What to produce
Locate the word "media" in the data below, then copy every line that holds it.

Extracted data
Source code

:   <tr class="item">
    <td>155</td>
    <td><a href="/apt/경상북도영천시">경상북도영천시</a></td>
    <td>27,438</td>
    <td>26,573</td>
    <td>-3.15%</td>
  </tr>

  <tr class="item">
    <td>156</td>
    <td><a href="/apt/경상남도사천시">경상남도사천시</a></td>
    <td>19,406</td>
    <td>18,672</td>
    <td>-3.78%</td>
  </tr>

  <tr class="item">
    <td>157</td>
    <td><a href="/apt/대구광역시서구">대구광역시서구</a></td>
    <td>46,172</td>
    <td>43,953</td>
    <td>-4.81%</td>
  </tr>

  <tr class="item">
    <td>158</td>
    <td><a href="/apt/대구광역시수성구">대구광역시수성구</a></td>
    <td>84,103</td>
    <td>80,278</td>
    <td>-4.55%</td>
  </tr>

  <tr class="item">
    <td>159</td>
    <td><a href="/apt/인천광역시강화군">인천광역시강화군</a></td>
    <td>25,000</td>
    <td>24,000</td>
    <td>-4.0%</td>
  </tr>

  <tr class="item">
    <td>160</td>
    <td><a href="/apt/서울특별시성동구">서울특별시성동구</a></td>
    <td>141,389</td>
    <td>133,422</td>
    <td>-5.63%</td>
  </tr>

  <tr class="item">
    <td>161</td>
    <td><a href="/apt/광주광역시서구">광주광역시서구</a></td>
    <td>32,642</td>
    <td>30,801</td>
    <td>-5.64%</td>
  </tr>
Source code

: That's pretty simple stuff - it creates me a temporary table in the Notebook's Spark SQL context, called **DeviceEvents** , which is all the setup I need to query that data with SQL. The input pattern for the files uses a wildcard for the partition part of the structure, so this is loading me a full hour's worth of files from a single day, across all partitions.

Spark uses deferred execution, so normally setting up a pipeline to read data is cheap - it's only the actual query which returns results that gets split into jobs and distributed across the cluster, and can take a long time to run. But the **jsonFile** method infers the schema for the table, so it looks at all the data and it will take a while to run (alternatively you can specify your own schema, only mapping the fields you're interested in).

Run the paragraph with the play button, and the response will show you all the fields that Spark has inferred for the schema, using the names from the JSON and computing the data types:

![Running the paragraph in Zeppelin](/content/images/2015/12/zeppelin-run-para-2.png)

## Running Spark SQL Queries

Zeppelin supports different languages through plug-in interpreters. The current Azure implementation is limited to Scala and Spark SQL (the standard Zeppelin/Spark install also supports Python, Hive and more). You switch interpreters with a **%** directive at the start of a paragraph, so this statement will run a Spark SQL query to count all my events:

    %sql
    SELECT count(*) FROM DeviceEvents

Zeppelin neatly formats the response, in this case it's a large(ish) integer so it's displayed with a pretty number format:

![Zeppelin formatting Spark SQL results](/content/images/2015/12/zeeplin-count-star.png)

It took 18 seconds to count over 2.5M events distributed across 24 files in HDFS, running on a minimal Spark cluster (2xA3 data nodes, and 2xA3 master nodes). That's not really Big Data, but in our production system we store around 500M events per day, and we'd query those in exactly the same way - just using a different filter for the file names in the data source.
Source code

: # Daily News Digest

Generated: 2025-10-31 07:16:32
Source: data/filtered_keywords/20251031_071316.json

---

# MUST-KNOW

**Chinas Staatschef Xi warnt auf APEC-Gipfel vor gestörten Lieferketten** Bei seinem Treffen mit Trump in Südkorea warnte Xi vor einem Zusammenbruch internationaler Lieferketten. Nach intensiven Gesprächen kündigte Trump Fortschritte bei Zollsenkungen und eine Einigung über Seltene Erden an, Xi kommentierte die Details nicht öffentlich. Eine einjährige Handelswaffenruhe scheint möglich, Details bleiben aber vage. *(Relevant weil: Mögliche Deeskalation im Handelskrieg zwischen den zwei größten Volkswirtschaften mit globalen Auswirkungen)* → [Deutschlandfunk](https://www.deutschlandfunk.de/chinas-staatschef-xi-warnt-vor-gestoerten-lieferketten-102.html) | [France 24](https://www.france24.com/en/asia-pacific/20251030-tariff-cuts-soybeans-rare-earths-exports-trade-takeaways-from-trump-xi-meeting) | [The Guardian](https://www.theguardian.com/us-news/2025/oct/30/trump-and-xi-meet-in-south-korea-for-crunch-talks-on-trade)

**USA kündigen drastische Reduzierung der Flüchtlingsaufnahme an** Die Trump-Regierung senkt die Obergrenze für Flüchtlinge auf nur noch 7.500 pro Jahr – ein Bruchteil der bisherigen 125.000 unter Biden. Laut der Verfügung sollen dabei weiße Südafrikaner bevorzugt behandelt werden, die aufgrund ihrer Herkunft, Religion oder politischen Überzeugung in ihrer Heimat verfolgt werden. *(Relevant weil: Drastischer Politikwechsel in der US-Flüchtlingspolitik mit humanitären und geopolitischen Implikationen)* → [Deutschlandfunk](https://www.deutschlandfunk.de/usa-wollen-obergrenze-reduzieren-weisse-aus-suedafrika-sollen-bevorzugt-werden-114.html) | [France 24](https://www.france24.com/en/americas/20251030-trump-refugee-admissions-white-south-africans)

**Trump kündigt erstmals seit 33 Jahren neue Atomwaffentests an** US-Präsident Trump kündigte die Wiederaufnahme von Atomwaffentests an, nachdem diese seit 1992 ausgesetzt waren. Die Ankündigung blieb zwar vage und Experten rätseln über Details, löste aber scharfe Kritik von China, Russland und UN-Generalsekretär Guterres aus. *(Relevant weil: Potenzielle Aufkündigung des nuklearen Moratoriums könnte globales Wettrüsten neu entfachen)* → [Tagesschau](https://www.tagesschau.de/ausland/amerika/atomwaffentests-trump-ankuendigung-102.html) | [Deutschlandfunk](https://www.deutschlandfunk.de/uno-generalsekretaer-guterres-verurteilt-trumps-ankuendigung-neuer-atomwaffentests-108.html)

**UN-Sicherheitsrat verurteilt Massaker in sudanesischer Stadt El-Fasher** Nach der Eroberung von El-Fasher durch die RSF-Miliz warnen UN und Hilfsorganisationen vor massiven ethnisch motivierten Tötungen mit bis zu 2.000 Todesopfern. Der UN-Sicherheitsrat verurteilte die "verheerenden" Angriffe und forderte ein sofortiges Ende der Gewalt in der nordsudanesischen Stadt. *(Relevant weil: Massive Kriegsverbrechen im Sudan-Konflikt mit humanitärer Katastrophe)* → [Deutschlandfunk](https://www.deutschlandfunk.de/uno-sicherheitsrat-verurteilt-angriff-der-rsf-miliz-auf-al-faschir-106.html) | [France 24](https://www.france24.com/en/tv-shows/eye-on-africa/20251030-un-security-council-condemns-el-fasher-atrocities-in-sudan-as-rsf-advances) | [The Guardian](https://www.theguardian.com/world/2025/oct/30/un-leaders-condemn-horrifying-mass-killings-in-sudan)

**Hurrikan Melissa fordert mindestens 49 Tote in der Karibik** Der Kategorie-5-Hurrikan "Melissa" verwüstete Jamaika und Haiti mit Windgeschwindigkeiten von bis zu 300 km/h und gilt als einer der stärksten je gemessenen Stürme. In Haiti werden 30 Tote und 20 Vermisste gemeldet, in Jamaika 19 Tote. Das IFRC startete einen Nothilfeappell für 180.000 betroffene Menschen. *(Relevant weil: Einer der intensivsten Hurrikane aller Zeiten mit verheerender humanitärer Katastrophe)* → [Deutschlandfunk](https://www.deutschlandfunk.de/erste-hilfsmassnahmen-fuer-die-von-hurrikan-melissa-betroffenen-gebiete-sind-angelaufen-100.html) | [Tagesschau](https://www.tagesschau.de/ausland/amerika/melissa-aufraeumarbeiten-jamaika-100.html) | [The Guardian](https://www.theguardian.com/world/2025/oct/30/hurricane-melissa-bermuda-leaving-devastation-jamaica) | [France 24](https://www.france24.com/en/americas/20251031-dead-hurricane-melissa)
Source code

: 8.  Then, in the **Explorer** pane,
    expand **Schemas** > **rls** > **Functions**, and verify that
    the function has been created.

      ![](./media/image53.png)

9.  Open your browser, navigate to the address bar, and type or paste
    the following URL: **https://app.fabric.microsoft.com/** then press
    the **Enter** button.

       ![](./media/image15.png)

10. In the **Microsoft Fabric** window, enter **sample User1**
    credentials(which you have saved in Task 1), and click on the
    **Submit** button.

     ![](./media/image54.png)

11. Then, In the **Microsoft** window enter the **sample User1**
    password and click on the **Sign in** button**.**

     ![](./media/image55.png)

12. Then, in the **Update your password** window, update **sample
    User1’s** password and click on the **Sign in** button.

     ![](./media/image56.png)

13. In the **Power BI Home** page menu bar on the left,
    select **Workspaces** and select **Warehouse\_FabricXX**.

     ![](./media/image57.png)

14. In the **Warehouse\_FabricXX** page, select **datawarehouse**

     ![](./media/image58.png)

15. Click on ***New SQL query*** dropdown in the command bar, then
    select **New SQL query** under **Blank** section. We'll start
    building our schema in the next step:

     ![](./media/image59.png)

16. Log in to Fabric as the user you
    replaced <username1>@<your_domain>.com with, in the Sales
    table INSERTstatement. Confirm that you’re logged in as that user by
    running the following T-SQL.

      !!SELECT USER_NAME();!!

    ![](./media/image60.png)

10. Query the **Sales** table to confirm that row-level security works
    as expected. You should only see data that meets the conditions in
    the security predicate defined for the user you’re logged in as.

Result below
      ![](./media/image53.png)
       ![](./media/image15.png)
     ![](./media/image54.png)
     ![](./media/image55.png)
     ![](./media/image56.png)
     ![](./media/image57.png)
     ![](./media/image58.png)
     ![](./media/image59.png)
    ![](./media/image60.png)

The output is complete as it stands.